Mr. George Sutherland was appointed by the trial court to represent petitioner in his trial on the 28th and 29th of October, 1964. Petitioner now claims that Mr. Sutherland did not give effective representation because Mr. Sutherland did not sufficiently investigate the case; did not raise the issue of petitioner’s mental ability to stand trial, and did not inform petitioner of the right of appeal. The court finds no merit in petitioner’s allegations. Mr. Sutherland testified at the habeas corpus hearing that he went to the scene of the shooting, talked to “all parties that I knew”, and in fact carried on “slightly more investigation out of the office then (sic) I usually do, because he [petitioner] wasn’t where he could do the outside work.” Mr. Sutherland did not raise the issue of petitioner’s sanity, but there is no . evidence indicating there was any question about petitioner’s mental ability. Petitioner himself stated that he had never been in a mental hospital nor-examined by a psychiatrist and that the only fact casting doubt on his sanity was the shooting of the half-brother. It. was the judgment and trial tactics of Mr. Sutherland not to raise the question of sanity. The judgment and trial tactics of trial counsel in this instance was. apparently based on adequate reasons and is not grounds for alleging ineffective counsel. See Tompa v. Commonwealth of Virginia ex rel. Cunningham, 331 F.2d 552 (4th Cir. 1964); McCormick v. Peyton, 274 F.Supp. 797 (W.D.Va.1967). Petitioner’s allegation that counsel failed to advise petitioner of his right to appeal is not adequate grounds for showing ineffective counsel. See United States ex rel. Mitchell v. Follette, 358 F.2d 922 (2nd Cir.) Moreover, petitioner admitted in the habeas corpus hearing that he learned of his right to appeal less than two (2) months after his conviction so he had sufficient time to have sought an appeal. However, petitioner took no action even after he learned of his right to appeal.
The court therefore finds that Mr. Sutherland, an able and experienced member of the bar since 1910, gave petitioner effective counsel in the trial for murder. Counsel does not have to win the trial to be effective.
3. WAS PETITIONER DEPRIVED OF HIS RIGHT TO APPEAL?
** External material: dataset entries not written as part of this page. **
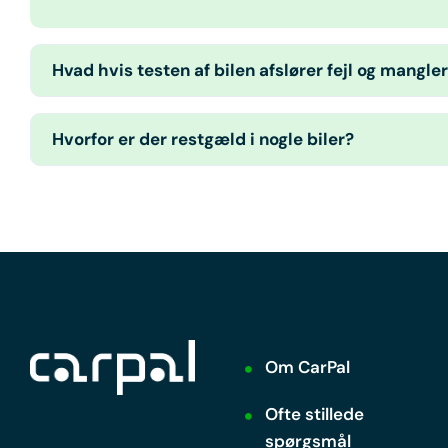
Hvad hvis testen af bilen afslører fejl og mangle
Hvorfor er der restgæld i nogle biler?
Om CarPal
Ofte stillede
spørgsmål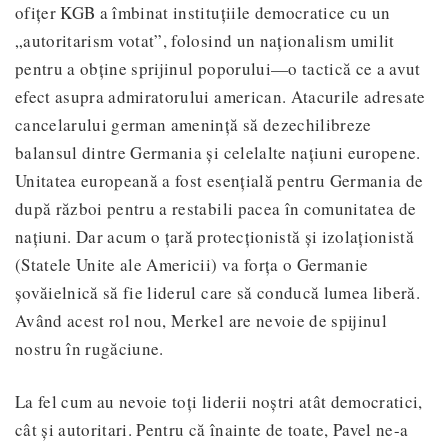
ofițer KGB a îmbinat instituțiile democratice cu un
„autoritarism votat”, folosind un naționalism umilit
pentru a obține sprijinul poporului—o tactică ce a avut
efect asupra admiratorului american. Atacurile adresate
cancelarului german amenință să dezechilibreze
balansul dintre Germania și celelalte națiuni europene.
Unitatea europeană a fost esențială pentru Germania de
după război pentru a restabili pacea în comunitatea de
națiuni. Dar acum o țară protecționistă și izolaționistă
(Statele Unite ale Americii) va forța o Germanie
șovăielnică să fie liderul care să conducă lumea liberă.
Având acest rol nou, Merkel are nevoie de spijinul
nostru în rugăciune.
La fel cum au nevoie toți liderii noștri atât democratici,
cât și autoritari. Pentru că înainte de toate, Pavel ne-a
Petitioner alleges that his counsel’s failure to advise him of his right to appeal deprived him of a constitutional right and should entitle him to a writ of habeas corpus. Yet petitioner admits that he learned of his right to appeal from other sources in sufficient time to petition for a writ of error although he still took no action to seek an appeal. The court reiterates that the failure of counsel to advise a defendant of his right to appeal is not sufficient grounds to entitle petitioner to a writ of habeas *866corpus. United States ex rel. Mitchell v. Follette, supra.
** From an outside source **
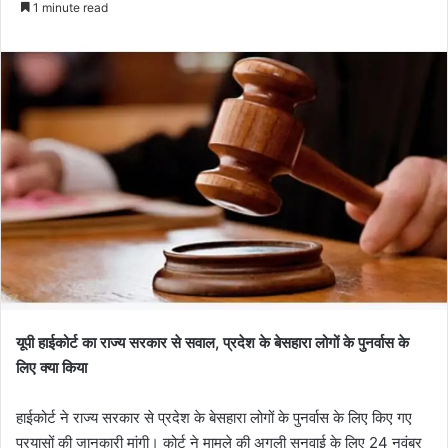
1 minute read
यूपी हाईकोर्ट का राज्य सरकार से सवाल, प्रदेश के बेसहारा लोगों के पुनर्वास के
लिए क्या किया
हाईकोर्ट ने राज्य सरकार से प्रदेश के बेसहारा लोगों के पुनर्वास के लिए किए गए
प्रयासों की जानकारी मांगी। कोर्ट ने मामले की अगली सुनवाई के लिए 24 नवंबर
For the reasons stated in this opinion and upon mature consideration of the facts relied upon by petitioner in the case at bar, the court finds that petitioner received effective representation by his court-appointed counsel and that petitioner was not denied any of his constitutional rights.
Therefore, it is adjudged and ordered that the petition for habeas corpus be, and hereby is denied.
A certified copy of this opinion and judgment is directed to be sent to the petitioner and to the respondent.